Et pourtant, on ne parle plus que de dérégulation, de libéralisation renforcée, de la diminution, voire de la disparition des contraintes[2]. Aujourd’hui, de nombreuses sociétés transnationales sont devenues totalement incontrôlables, ne répondent plus de leurs actions, de leurs crimes ou de l’impact qu’elles ont sur l’accélération de la dégradation de notre planète.
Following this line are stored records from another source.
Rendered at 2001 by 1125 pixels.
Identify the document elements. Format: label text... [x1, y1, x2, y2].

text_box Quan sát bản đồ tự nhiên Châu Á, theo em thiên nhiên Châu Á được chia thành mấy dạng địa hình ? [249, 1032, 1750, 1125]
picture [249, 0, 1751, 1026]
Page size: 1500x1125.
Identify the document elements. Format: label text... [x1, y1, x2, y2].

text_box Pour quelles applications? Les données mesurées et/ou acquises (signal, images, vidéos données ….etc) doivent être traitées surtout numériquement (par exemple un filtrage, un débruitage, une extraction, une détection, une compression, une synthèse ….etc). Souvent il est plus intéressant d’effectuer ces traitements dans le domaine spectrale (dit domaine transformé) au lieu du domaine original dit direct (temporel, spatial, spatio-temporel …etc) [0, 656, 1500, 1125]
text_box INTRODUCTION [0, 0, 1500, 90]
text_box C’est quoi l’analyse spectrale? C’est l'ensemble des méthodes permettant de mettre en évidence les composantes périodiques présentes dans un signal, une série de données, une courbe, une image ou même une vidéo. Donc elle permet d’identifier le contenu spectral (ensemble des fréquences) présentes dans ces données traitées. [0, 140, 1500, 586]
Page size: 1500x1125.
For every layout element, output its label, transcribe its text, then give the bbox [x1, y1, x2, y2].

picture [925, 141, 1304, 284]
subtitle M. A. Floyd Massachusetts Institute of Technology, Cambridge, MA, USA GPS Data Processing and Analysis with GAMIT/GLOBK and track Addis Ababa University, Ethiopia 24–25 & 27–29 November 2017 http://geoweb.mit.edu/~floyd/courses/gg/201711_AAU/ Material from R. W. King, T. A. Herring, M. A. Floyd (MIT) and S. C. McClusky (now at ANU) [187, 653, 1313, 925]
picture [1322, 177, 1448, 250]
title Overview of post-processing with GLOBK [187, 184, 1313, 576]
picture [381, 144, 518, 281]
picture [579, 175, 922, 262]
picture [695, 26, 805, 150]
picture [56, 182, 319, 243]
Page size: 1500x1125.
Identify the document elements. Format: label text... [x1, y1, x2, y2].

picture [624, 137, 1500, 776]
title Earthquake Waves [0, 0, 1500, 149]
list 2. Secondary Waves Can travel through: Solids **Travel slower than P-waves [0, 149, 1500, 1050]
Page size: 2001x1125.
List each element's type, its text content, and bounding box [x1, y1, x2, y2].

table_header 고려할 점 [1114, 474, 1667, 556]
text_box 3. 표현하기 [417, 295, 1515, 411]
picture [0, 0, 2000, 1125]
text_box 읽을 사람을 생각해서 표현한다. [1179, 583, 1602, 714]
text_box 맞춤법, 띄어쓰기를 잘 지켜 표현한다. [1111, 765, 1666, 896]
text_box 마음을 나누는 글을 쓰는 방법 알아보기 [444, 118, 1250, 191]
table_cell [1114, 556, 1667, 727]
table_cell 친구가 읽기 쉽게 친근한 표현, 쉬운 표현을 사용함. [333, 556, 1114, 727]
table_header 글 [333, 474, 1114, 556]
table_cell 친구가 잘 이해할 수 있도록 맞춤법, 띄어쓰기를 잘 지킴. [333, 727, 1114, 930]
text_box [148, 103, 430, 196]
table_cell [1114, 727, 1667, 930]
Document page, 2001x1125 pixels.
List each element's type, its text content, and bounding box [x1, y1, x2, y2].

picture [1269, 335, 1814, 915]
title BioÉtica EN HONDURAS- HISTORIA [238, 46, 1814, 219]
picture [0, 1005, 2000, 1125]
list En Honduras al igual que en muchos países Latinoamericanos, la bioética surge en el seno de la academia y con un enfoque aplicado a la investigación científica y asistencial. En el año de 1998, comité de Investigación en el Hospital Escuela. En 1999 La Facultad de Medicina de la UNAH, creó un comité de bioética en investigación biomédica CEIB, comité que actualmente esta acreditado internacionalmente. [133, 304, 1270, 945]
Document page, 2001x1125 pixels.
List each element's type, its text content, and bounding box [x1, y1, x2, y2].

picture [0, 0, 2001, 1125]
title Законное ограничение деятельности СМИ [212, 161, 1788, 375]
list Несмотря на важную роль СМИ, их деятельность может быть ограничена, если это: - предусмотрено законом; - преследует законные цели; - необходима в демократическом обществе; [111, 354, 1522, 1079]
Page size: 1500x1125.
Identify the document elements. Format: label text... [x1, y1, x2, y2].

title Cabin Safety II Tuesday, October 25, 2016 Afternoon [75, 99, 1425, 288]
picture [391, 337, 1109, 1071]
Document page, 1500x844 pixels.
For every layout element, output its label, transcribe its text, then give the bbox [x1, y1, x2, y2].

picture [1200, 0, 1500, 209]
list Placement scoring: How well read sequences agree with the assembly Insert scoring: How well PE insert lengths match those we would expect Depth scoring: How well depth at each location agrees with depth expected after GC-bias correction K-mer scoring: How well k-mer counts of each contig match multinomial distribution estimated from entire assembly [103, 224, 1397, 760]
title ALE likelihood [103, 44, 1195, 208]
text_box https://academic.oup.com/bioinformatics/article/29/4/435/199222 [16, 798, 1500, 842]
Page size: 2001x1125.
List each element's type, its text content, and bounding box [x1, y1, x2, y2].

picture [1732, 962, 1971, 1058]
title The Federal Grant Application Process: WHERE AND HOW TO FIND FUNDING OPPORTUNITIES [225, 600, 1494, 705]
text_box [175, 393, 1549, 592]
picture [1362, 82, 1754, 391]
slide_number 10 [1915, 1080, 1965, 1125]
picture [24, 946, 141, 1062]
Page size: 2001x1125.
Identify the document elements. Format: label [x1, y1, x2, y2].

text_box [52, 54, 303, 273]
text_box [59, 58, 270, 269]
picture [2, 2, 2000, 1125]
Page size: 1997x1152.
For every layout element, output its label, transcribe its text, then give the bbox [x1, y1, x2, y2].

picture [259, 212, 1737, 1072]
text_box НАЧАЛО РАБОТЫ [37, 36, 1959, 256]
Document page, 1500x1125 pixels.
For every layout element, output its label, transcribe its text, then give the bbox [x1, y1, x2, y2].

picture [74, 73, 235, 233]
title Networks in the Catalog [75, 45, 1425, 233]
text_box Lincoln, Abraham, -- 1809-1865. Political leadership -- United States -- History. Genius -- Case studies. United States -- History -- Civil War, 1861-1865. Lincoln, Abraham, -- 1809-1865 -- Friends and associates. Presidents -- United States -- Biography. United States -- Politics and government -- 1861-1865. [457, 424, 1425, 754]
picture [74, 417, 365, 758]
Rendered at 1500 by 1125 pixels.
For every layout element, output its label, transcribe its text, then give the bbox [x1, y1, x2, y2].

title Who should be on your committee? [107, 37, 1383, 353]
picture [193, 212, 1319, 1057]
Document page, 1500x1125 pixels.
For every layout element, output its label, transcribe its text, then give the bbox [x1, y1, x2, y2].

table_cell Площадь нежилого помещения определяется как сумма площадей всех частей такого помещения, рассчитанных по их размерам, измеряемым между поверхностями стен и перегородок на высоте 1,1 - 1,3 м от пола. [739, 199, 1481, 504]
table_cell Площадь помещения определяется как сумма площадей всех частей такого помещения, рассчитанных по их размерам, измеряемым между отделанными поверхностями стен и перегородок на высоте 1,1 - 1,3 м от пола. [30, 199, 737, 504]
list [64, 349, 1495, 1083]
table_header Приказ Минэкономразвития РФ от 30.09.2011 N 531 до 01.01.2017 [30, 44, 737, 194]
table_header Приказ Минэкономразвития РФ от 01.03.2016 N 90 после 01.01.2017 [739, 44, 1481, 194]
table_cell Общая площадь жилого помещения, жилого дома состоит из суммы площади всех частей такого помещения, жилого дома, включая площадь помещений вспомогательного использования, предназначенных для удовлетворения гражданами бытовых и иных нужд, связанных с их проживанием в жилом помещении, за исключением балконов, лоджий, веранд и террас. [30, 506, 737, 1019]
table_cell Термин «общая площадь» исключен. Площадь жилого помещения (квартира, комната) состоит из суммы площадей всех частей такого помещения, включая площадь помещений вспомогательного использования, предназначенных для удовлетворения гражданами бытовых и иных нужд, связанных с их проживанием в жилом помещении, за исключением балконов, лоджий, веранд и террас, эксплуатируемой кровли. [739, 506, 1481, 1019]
Elles sont exonérées de toute responsabilité, laissant aux communautés et organisations civiles le soin de s’organiser comme elles le peuvent pour tenter de réparer les dégâts et les exactions commis au seul nom du profit. Rien ne doit plus échapper à leur appétit insatiable : eau, énergie, communications, santé, éducation. Tout doit pouvoir être monnayable et ce qui n’est pas solvable n’existe pas.

Ce documentaire n’est même pas trop long, tant il y a à dire sur le sujet. A travers le seul prisme de l’entreprise, il balaie l’ensemble des activités humaines et de leurs problématiques actuelles.

C’est un film totalement indispensable pour comprendre le monde contemporain!

Soumis à la censure des grands distributeurs mondiaux, qui font eux-même partie de la machinerie dénoncée par le film, The Corporation a du mal à trouver ses spectateurs, alors que l’on peut le considérer comme d’intérêt public. Dans la lignée des films de Michael Moore, il permet de remettre en question certaines évidences et d’alimenter notre réflexion sur le fonctionnement de la société humaine globalisée, à la veille de grands choix politiques.

A voir donc de toute urgence!

Faites le siège de votre exploitant pour qu’il tente de trouver une copie, sinon, vous pouvez déjà le commander en DVD toutes zones, VO, ST Fr en attendant de le trouver en France.


Le site officiel
La fiche d’Allociné
La critique de Comme au Cinéma

Notes

[1] Faut-il dire à quel point les canadiens sont impliqués dans la lutte contre les dérives de la globalisation et la toute-puissance des Corporations? Voir CMAQ ou Alternatives

[2] entendre de tout cadre réglementaire, juridique!